DETAILED DESCRIPTION OF THE INVENTION

[0040] One or more specific embodiments of the present invention will be described below. In an effort to provide a concise description of these embodiments, all features of an actual implementation may not be described in the specification. It should be appreciated that in the development of any such actual implementation, as in any engineering or design project, numerous implementation-specific decisions must be made to achieve the developers’ specific goals, such as compliance with system -related and business-related constraints, which may vary from one implementation to another. Moreover, it should be appreciated that such a development effort might be complex and time consuming, but would nevertheless be a routine undertaking of design, fabrication, and manufacture for those of ordinary skill having the benefit of this disclosure.

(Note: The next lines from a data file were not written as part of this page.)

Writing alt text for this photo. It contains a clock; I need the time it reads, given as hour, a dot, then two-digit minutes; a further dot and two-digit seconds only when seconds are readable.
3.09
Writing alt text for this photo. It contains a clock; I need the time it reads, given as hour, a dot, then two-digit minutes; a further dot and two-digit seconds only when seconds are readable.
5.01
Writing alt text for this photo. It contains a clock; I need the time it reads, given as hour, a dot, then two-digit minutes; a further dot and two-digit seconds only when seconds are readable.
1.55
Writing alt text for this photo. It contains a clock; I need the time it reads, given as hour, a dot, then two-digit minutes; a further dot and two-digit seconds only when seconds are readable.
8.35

[0041] One skilled in the art will recognize that the various embodiments may be practiced without one or more of the specific details described herein, or with other replacement and/or additional methods, materials, or components. In other instances, well-known structures, materials, or operations are not shown or described in detail herein to avoid obscuring aspects of various embodiments of the invention. Similarly, for purposes of explanation, specific numbers, materials, and configurations are set forth herein in order to provide a thorough understanding of the invention. Furthermore, it is understood that the various embodiments shown in the figures are illustrative representations and are not necessarily drawn to scale.

[0042] Reference throughout this specification to “one embodiment” or “an embodiment” means that a particular feature, structure, material, or characteristic described in connection with the embodiment is included in at least one embodiment of the invention but does not denote that they are present in every embodiment. Thus, the appearances of the phrases “in an embodiment” or “in another embodiment” in various places throughout this specification are not necessarily referring to the same embodiment of the invention. Further, “a component” may be representative of one or more components and, thus, may be used herein to mean “at least one.”

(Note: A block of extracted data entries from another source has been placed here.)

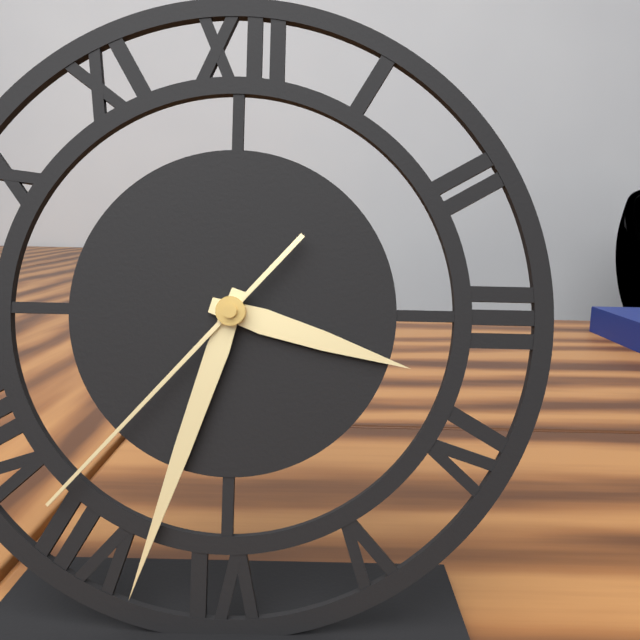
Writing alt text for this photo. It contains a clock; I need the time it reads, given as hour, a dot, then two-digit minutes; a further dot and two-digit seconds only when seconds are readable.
3.33.37
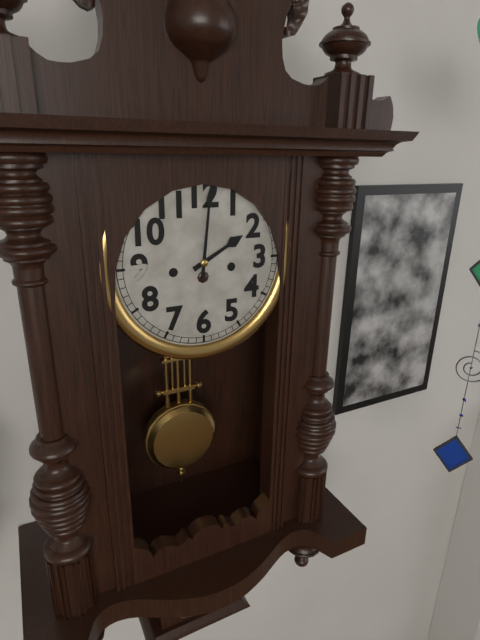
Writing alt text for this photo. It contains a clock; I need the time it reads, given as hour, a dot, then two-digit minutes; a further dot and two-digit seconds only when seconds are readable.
2.01
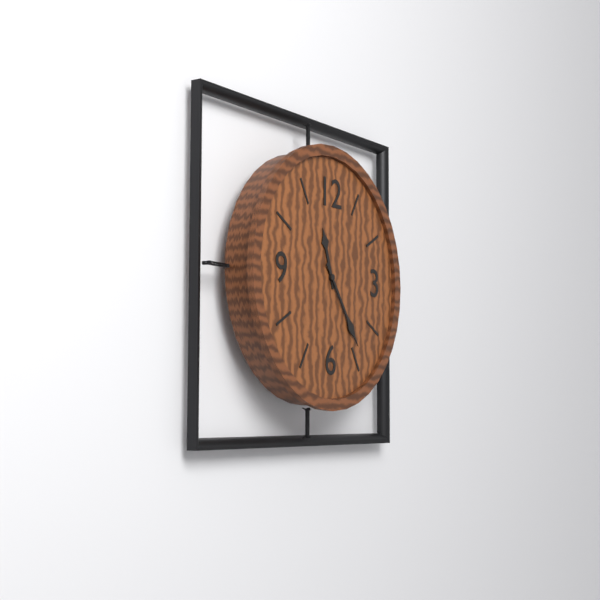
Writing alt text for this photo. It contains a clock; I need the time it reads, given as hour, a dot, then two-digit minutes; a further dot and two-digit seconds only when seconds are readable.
11.24
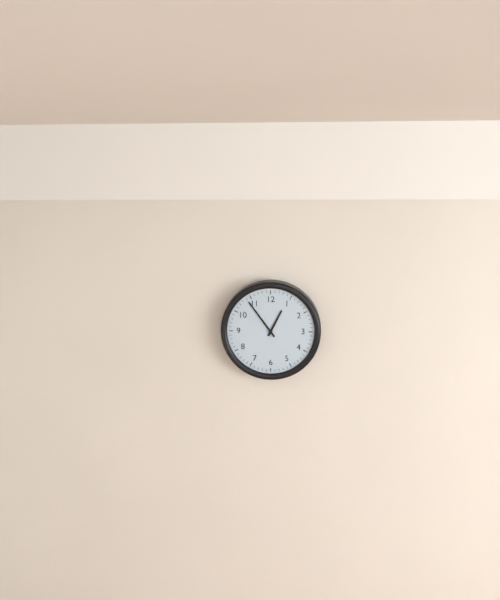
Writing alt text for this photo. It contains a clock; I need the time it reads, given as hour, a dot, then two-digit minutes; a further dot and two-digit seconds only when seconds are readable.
12.54
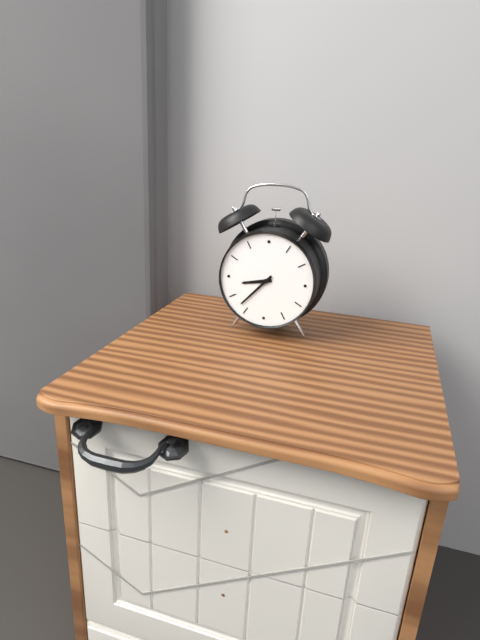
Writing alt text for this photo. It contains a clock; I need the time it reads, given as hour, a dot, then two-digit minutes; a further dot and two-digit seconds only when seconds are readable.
8.37
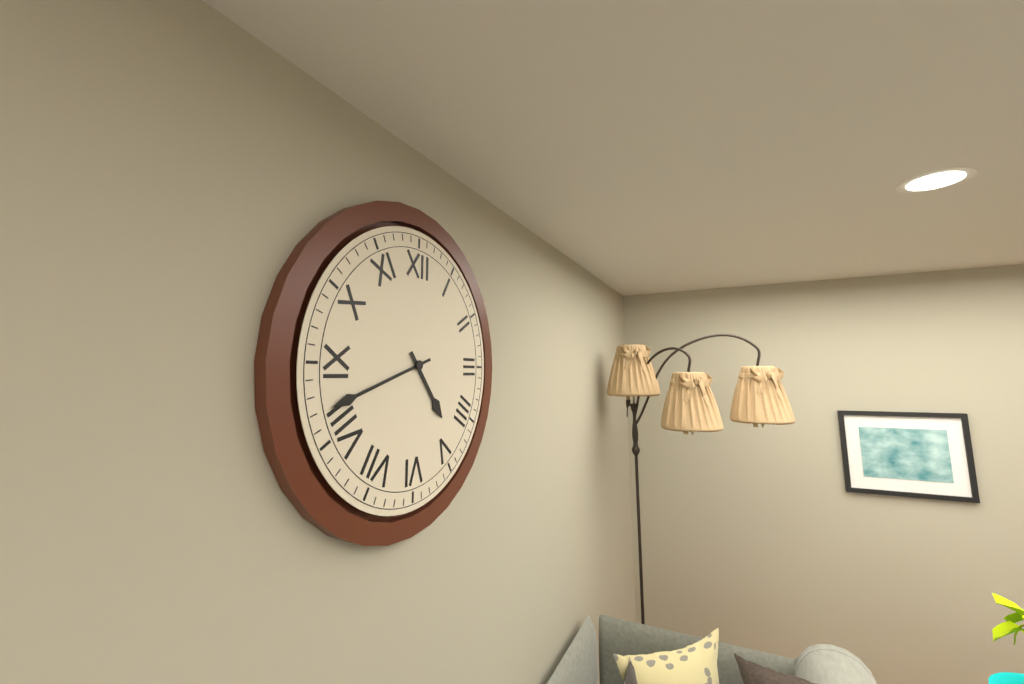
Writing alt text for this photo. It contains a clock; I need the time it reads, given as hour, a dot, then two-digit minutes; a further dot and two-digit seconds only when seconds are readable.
4.42
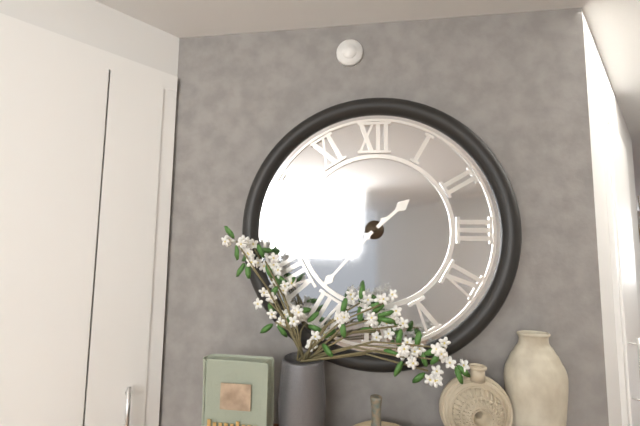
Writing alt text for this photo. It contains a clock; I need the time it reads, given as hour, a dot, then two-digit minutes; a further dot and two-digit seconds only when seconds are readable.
1.37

[0043] The present invention involves the discovery that human neurons seeded on micropatterned hydrogels are viable and display increased and controlled synaptic network formation and functionality compared to cells seeded on traditional non-pattemed hydrogels. The present invention provides a method to recreate patterns that have been shown to guide synapse formation with hydrogels and to demonstrate that the micropatterned hydrogel promotes the formation of an organized network of functional synapses compared to nonpatterned hydrogels. The method is useful for creating patterns in a BBB OOC model to study strokes. The directionality of neuronal signaling during strokes is not well understood. Applying the photopatterning technique to the BBB OOC allows for distinct synaptic regions to be formed which will allow the neuronal signaling to be seen in real time in the model. While this technique can be universally applied to neuronal models to guide synapse formation, the application of guiding synapses in the stroke BBB OOC model is meant to provide insight into the signaling that occurs in normal vs post-stroke tissue.

[0044] The novel UV-patterning approach of the present invention enables the generation of 3D-microstructures with a level of precision and resolution (smaller than 20 pm) that traditional 3D-bioprinting methods do not allow for. Studies have shown that hydrogels can be designed with different compartments that are loaded with signaling molecules, growth factors, or functionalized fibers. The present invention has found that neuronal organoids can be loaded in these compartments, resulting in regional patterning of cortical tissue based on the applied gradients of the signaling factors. Hydrogel and/or Pluronic can be bioprinted to create the compartments and neuronal spheroids can be patterned using the method of the present invention.

[0045] The basic process of preparing hydrogels for printing according to the present invention is shown in FIG. 1. The printed hydrogel is micropatterned using a photolithographic approach. Then, in one embodiment, human neurons are seeded on the hydrogels and cultured. The resulting structure is a neuronal model which is useful for many lines of research, including understanding the blood brain barrier. Aspects of the present invention are described below.

Hydrogels

[0046] It has been shown that the rigidity of the microenvironment is a main regulator of morphogenesis in extracellular matrix (ECM) hydrogels and within tissues. Hydrogels composed of Matrigel and collagen, for example, have been used extensively to study the innate capacity of human cells to self-arrange into 3D structures (spheroids and organoids) with defined spatial configuration.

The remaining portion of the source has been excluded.